Required work →
Please copy the text in the entries below, putting "quincena" wherever "semana" appears and keeping everything else unchanged.

Start of Block

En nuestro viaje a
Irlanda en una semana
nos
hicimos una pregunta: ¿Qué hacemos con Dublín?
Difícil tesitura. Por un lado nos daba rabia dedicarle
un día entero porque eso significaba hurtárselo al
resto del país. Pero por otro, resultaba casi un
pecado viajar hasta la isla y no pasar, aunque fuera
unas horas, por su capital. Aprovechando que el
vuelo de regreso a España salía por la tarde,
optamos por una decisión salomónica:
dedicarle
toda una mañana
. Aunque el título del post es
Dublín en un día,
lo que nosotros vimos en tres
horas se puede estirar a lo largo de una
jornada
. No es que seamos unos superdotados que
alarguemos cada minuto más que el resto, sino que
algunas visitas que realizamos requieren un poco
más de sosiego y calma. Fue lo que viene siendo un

End of Block

Answer box →
En nuestro viaje a
Irlanda en una quincena
nos
hicimos una pregunta: ¿Qué hacemos con Dublín?
Difícil tesitura. Por un lado nos daba rabia dedicarle
un día entero porque eso significaba hurtárselo al
resto del país. Pero por otro, resultaba casi un
pecado viajar hasta la isla y no pasar, aunque fuera
unas horas, por su capital. Aprovechando que el
vuelo de regreso a España salía por la tarde,
optamos por una decisión salomónica:
dedicarle
toda una mañana
. Aunque el título del post es
Dublín en un día,
lo que nosotros vimos en tres
horas se puede estirar a lo largo de una
jornada
. No es que seamos unos superdotados que
alarguemos cada minuto más que el resto, sino que
algunas visitas que realizamos requieren un poco
más de sosiego y calma. Fue lo que viene siendo un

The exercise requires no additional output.